#### TEXTE CHOISI
──────────

Sur cette côte héraultaise, basse et sablonneuse, bordée d’étangs, les graus sont nombreux. Le terme, lui aussi occitan est en usage sur tout le littoral, il désigne un chenal entre étangs et mer ou l’embouchure d’un fleuve côtier. Les graus, qui étaient des lieux de pêche et des abris naturels, ont pour certains été aménagés au cours de l’histoire et des villes s’y sont parfois développées comme Sète, Agde, Carnon, Vendres, et Palavas, anciennement « grau de Balestras ». Quant à l’origine de « Prévost » qui donne son nom à l’étang et au grau qui le lie à la mer, la proximité du site de la cathédrale de Maguelone, évêché pendant dix siècles, laisse à penser qu’il fait référence au supérieur du collège de chanoines de l’ancienne cathédrale.
C’est vers trois heures du matin que l’équipage des douze pêcheurs palavasiens arrive sur la plage pour pratiquer la technique de la senne de plage, dite traïna, de l’occitan traire (tirer) à l’origine de la dénomination « traîne » en usage sur tout le littoral. À Palavas, comme dans d’autres ports de pêche du littoral, pour désigner cette pêche, on parle aussi de pêche à la trace (traça en langue d’oc). Cet usage ancien trouve son origine dans l’amalgame du sens donné à traïna, simple coup de filet, avec celui de traça qui désigne plusieurs coups de filets successifs le long de la côte sur la piste (la trace) du banc de poissons. Il s’agit en tous cas d’une méthode de pêche très ancienne, attestée dès l’Antiquité, d’encerclement en pleine eau du banc de poisson à l’aide d’une longue bande de filet. Munie de flotteurs en haut et plombée en bas, elle forme deux ailes symétriques de part et d’autre d’une poche centrale où le poisson sera rabattu.

──────────

#### EXERCICE
Recopiez, dans le texte sur les graus et la pêche à Palavas, tout ce qui va de « Sur cette côte » jusqu’à « de l’ancienne cathédrale. ». Le matériel qui vient ensuite est indépendant du texte.

#### DONNÉES
──────────

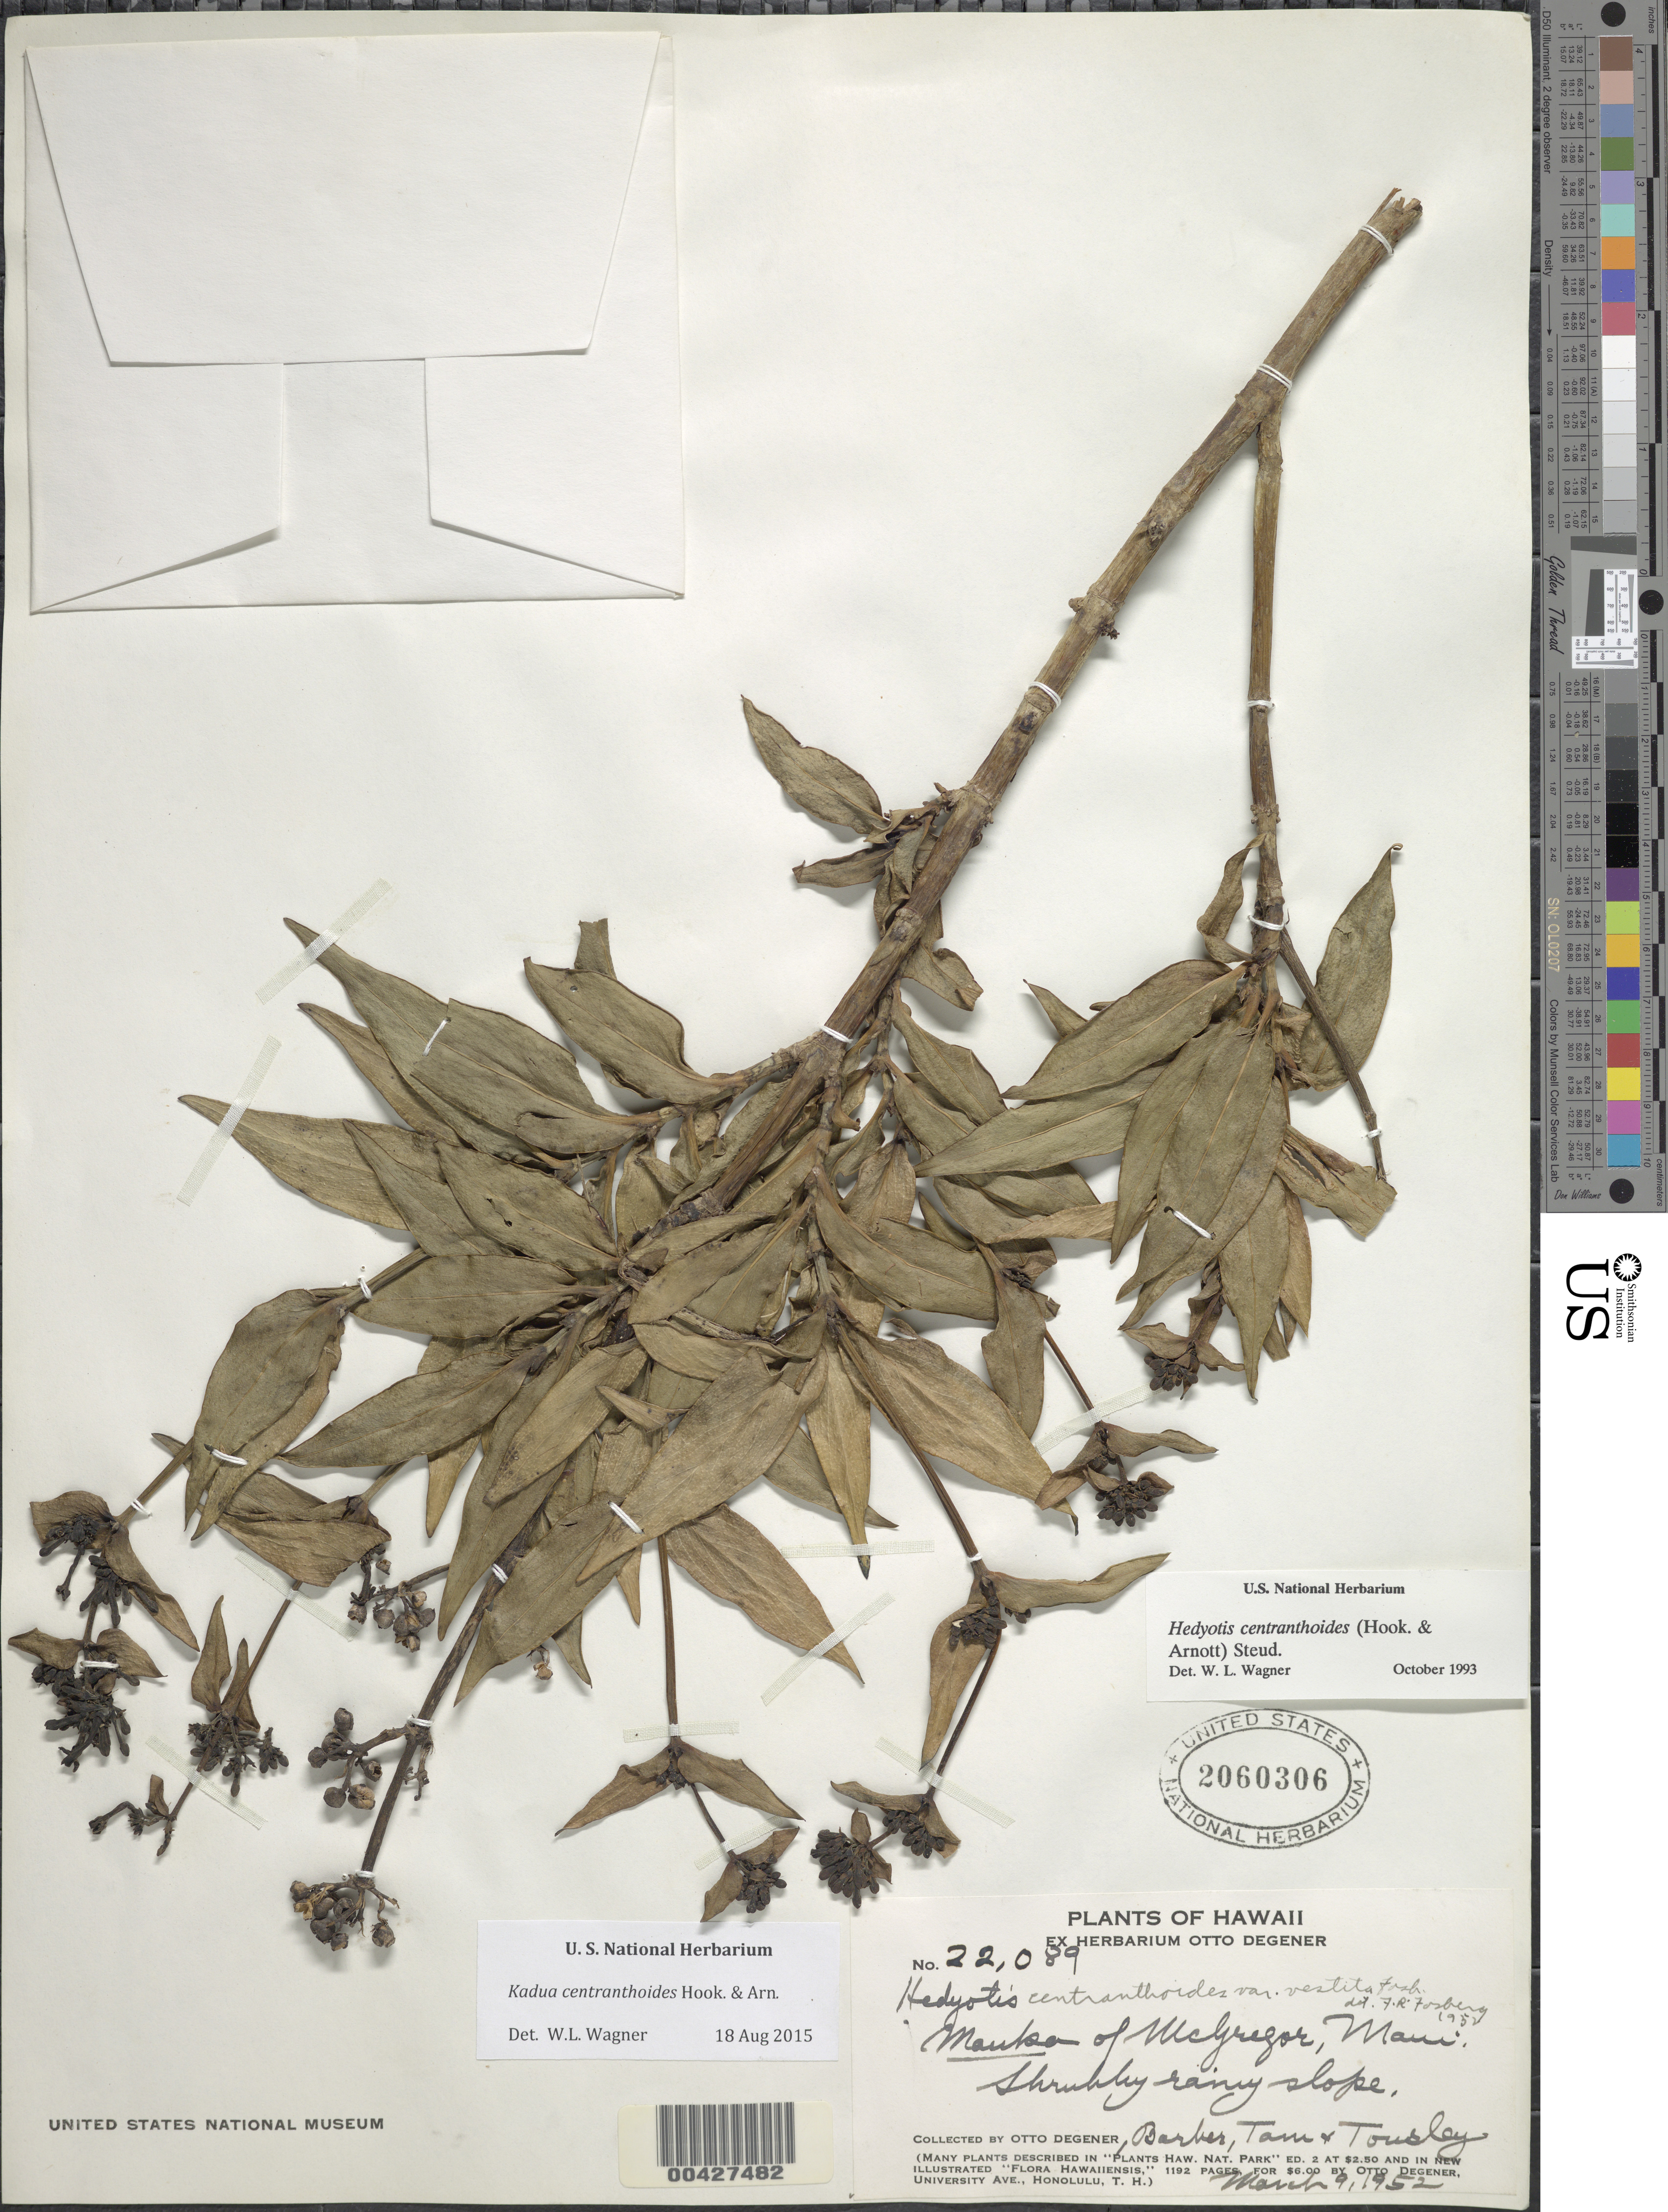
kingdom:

──────────

#### RÉPONSE RÉDIGÉE
Sur cette côte héraultaise, basse et sablonneuse, bordée d’étangs, les graus sont nombreux. Le terme, lui aussi occitan est en usage sur tout le littoral, il désigne un chenal entre étangs et mer ou l’embouchure d’un fleuve côtier. Les graus, qui étaient des lieux de pêche et des abris naturels, ont pour certains été aménagés au cours de l’histoire et des villes s’y sont parfois développées comme Sète, Agde, Carnon, Vendres, et Palavas, anciennement « grau de Balestras ». Quant à l’origine de « Prévost » qui donne son nom à l’étang et au grau qui le lie à la mer, la proximité du site de la cathédrale de Maguelone, évêché pendant dix siècles, laisse à penser qu’il fait référence au supérieur du collège de chanoines de l’ancienne cathédrale.